Exercise prompt: Extract every line in the entries below that contains the string "LOHAS".

___ Supplied material

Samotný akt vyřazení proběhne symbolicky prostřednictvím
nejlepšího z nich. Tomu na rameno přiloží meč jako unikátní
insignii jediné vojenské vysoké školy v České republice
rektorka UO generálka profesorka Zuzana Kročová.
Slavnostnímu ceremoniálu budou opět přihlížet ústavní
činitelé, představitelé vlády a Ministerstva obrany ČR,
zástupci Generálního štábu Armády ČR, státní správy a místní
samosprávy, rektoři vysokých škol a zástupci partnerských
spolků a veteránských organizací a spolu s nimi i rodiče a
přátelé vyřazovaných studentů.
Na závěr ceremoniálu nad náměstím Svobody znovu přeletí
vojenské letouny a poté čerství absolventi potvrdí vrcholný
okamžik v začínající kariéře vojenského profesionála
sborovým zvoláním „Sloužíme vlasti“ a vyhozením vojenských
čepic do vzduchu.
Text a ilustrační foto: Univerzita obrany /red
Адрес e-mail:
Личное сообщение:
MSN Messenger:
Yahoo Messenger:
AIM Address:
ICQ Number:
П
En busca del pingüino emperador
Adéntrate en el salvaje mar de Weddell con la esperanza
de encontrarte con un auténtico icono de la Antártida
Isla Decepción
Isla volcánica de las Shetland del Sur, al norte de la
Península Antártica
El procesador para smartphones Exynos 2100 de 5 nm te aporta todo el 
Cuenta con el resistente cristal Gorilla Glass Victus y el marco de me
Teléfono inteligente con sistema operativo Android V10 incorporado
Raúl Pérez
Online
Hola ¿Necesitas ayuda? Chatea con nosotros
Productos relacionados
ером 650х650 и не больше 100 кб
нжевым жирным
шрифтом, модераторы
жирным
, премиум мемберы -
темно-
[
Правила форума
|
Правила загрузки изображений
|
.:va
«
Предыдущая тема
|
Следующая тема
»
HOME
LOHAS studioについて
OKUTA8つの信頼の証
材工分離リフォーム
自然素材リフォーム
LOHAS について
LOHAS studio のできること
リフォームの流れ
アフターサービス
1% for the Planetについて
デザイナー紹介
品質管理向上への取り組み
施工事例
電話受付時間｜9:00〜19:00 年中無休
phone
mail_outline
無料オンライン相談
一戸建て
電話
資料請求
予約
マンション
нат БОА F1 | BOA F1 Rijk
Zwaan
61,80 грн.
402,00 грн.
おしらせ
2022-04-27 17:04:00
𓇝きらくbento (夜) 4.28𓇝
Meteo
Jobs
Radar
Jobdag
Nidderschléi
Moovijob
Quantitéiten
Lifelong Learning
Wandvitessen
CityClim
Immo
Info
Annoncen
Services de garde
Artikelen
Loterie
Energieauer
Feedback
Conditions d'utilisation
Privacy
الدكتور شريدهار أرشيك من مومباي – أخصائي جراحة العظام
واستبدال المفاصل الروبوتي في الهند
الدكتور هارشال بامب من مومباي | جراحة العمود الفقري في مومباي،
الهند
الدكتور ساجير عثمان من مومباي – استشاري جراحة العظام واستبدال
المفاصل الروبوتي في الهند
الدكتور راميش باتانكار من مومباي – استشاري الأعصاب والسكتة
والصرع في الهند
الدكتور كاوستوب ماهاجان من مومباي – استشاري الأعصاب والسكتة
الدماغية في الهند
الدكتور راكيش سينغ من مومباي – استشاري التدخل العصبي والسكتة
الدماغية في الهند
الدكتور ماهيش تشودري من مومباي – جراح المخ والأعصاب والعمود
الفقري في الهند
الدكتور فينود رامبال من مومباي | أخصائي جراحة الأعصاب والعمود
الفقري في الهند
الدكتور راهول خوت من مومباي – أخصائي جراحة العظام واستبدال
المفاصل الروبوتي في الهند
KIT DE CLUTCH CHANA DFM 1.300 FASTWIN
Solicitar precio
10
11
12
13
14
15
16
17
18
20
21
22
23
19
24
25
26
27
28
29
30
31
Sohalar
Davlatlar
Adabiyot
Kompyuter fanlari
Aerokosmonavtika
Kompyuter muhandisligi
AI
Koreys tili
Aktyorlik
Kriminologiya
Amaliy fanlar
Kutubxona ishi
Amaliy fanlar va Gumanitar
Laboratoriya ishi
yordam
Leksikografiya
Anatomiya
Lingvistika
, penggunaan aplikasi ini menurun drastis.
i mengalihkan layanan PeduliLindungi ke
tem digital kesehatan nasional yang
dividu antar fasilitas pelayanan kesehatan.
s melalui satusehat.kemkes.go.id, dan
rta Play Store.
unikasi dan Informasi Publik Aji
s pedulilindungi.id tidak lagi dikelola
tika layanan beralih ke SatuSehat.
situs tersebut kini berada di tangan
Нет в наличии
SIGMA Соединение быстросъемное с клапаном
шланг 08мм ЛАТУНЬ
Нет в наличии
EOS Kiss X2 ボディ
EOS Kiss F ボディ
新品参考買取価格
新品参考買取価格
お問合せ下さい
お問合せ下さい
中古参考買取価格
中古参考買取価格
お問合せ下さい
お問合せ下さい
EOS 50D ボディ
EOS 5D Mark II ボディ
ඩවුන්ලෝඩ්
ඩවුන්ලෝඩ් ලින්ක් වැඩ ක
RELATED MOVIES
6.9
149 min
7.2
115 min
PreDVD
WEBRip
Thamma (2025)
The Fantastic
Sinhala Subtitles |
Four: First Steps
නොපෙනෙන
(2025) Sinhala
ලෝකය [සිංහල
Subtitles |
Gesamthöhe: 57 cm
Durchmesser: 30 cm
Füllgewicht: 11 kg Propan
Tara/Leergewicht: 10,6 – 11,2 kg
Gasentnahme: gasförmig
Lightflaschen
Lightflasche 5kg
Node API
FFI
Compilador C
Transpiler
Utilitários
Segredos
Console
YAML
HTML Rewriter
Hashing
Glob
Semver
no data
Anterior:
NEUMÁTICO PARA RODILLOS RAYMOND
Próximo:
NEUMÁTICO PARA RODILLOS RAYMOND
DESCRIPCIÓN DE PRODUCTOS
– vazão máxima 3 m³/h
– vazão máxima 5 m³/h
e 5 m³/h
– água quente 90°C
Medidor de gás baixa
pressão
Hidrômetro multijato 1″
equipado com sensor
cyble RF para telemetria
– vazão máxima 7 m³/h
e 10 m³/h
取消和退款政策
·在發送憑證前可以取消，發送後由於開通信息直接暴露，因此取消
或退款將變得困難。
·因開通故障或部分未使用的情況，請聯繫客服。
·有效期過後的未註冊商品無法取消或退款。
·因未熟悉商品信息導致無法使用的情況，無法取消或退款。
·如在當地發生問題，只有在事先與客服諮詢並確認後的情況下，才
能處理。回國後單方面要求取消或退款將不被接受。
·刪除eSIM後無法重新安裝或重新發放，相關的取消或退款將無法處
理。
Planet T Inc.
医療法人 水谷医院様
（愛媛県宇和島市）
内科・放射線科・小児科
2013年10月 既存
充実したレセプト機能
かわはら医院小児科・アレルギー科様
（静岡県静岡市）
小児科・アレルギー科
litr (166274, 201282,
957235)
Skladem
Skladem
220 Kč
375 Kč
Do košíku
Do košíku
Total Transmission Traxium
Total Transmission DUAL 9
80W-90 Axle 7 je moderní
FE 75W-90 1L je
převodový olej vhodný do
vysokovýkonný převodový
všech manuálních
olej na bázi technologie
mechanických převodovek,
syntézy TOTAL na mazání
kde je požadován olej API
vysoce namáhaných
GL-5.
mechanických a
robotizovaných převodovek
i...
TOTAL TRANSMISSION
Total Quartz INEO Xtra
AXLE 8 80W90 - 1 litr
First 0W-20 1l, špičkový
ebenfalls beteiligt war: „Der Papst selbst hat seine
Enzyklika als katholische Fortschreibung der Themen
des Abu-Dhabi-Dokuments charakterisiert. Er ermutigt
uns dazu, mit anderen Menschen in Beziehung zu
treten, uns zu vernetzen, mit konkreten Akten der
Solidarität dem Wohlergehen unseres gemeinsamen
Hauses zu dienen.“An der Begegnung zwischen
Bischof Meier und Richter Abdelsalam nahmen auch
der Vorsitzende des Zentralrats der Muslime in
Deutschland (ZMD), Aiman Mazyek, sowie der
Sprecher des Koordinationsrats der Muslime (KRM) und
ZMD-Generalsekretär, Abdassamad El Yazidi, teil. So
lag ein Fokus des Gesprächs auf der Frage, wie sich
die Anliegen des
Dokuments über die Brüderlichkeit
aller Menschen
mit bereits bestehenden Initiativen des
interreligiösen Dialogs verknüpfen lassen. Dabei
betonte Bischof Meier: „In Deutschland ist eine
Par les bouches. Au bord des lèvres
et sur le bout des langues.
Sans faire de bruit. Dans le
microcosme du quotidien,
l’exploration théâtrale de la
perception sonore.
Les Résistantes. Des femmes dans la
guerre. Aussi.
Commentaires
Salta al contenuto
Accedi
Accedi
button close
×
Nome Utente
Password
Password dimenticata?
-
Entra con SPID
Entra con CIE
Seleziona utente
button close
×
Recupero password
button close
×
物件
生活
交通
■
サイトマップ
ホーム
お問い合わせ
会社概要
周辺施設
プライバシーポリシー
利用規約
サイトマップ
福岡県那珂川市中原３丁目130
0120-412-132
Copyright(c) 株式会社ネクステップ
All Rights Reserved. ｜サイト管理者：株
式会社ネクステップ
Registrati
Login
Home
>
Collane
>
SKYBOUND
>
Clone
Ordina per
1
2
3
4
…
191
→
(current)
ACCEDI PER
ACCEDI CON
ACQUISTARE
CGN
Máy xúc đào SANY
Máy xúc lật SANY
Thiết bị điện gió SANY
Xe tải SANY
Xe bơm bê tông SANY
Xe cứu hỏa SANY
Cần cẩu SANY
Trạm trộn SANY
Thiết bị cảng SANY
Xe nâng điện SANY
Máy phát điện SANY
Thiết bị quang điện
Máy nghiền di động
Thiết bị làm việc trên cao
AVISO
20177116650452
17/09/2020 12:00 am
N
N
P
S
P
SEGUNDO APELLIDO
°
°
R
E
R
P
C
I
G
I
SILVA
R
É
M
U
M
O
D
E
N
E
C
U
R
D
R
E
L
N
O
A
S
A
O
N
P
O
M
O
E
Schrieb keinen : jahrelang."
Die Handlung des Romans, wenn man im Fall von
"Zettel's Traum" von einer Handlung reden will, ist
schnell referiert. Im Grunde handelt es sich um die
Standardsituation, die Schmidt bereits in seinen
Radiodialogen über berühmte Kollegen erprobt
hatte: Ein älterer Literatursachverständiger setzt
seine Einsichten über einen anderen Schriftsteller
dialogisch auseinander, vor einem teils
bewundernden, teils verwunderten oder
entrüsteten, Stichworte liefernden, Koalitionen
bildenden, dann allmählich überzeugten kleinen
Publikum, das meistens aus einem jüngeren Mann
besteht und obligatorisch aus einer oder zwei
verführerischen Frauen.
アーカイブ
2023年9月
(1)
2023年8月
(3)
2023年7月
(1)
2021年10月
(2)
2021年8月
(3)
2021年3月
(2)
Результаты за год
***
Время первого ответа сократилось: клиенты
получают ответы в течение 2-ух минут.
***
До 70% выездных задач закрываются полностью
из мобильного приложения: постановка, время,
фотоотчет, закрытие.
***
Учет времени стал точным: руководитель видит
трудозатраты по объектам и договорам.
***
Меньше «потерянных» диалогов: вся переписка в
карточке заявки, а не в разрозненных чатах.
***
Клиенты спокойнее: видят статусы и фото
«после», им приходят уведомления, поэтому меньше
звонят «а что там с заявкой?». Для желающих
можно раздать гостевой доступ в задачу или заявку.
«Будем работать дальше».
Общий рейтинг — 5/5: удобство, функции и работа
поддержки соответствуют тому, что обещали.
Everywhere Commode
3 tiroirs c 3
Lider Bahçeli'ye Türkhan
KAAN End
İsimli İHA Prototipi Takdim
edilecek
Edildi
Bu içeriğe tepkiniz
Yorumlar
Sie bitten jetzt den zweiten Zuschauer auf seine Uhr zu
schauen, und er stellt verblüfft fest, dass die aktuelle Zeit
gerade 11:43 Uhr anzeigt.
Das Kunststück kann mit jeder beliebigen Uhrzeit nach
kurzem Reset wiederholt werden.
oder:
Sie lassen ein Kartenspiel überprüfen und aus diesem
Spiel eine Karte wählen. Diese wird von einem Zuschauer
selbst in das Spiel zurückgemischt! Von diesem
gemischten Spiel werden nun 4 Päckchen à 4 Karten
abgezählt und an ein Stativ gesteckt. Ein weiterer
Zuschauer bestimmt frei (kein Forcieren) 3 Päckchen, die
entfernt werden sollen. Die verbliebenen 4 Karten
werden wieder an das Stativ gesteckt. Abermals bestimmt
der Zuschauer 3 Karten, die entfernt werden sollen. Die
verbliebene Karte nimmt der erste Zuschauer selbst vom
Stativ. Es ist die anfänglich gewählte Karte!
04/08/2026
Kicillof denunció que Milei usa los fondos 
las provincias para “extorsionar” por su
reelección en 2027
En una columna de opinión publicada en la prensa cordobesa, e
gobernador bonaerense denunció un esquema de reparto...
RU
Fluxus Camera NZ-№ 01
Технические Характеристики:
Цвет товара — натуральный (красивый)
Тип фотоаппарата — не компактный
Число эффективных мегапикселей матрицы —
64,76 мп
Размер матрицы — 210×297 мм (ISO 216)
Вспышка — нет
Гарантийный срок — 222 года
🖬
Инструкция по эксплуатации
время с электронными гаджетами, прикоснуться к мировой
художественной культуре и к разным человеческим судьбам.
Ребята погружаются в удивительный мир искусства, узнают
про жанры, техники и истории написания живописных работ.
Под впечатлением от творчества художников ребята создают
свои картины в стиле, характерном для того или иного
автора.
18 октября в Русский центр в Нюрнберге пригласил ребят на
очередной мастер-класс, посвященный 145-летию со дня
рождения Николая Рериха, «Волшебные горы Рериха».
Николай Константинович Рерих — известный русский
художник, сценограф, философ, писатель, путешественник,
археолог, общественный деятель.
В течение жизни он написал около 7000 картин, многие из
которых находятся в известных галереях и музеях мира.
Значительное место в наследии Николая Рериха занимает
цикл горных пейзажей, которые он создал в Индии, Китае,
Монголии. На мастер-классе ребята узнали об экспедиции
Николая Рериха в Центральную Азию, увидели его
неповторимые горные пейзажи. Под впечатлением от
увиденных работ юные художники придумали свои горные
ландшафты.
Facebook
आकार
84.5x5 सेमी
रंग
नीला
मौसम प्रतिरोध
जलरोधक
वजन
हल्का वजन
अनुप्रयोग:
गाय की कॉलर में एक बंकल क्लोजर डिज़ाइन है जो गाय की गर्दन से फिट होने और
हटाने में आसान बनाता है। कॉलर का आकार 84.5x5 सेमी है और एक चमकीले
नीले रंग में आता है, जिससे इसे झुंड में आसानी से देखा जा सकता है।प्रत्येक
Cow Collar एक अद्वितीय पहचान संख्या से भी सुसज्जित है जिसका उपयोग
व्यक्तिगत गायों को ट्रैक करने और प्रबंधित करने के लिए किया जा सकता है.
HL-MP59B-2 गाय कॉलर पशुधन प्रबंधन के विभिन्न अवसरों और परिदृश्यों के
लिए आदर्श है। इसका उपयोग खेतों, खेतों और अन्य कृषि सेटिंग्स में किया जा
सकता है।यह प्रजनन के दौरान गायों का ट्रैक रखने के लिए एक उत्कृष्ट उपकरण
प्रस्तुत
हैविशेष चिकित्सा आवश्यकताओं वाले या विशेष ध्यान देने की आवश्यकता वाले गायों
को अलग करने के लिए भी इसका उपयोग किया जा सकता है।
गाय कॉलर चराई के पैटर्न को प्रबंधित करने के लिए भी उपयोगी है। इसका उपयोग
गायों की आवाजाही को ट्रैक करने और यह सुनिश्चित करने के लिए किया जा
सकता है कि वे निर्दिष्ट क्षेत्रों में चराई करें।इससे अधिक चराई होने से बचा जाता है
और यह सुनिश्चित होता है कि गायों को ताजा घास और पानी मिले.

______

Answer box:
LOHAS studioについて
LOHAS について
LOHAS studio のできること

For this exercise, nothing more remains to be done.